_What the task requires_
Please find every line in the records below that contains the word "across", and copy each of those lines in full.

_Exercise input_
Segment Open

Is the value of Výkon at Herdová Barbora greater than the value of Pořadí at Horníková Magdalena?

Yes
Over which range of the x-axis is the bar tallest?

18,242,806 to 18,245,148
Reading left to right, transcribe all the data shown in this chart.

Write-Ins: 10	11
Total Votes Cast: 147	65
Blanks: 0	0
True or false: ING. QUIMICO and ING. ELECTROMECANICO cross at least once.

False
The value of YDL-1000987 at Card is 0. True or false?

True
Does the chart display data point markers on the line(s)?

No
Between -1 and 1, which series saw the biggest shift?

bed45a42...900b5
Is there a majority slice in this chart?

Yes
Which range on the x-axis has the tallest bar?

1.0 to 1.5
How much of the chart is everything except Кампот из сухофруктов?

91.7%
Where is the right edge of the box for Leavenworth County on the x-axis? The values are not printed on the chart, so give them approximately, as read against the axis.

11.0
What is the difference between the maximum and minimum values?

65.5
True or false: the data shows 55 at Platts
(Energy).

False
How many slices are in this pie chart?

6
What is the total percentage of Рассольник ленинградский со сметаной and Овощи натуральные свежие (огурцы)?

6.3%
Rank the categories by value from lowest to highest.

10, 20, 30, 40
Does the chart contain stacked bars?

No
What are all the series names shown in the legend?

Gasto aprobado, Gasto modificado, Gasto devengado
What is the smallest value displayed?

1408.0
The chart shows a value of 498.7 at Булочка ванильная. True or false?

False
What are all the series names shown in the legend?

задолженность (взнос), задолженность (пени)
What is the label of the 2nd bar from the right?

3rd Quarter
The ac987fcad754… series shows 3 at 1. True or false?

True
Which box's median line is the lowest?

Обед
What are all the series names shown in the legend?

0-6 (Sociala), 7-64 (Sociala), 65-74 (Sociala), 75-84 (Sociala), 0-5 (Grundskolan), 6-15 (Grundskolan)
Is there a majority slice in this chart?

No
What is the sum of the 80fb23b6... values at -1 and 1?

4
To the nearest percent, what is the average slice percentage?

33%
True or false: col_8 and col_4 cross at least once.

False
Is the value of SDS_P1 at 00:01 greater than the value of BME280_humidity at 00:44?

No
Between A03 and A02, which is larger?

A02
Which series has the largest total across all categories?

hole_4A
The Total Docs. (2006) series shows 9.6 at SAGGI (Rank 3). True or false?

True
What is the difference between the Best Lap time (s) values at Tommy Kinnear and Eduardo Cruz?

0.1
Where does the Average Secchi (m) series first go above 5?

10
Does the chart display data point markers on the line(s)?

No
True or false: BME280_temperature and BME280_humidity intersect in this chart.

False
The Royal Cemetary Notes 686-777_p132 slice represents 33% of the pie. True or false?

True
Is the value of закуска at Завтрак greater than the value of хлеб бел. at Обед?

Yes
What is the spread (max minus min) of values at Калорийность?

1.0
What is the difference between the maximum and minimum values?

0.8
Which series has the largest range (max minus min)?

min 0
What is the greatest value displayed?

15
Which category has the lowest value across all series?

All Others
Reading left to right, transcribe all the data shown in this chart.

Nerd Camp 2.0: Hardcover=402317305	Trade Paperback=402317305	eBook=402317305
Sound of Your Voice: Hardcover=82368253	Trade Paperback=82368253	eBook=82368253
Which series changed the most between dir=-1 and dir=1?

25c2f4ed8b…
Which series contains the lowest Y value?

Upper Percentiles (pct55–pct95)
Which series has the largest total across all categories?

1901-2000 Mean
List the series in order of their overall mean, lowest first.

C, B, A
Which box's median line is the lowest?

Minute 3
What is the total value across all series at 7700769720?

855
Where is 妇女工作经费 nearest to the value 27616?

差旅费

Segment Closed

_Written reply_
Which series has the largest total across all categories?
Which category has the lowest value across all series?
Which series has the largest total across all categories?
What is the total value across all series at 7700769720?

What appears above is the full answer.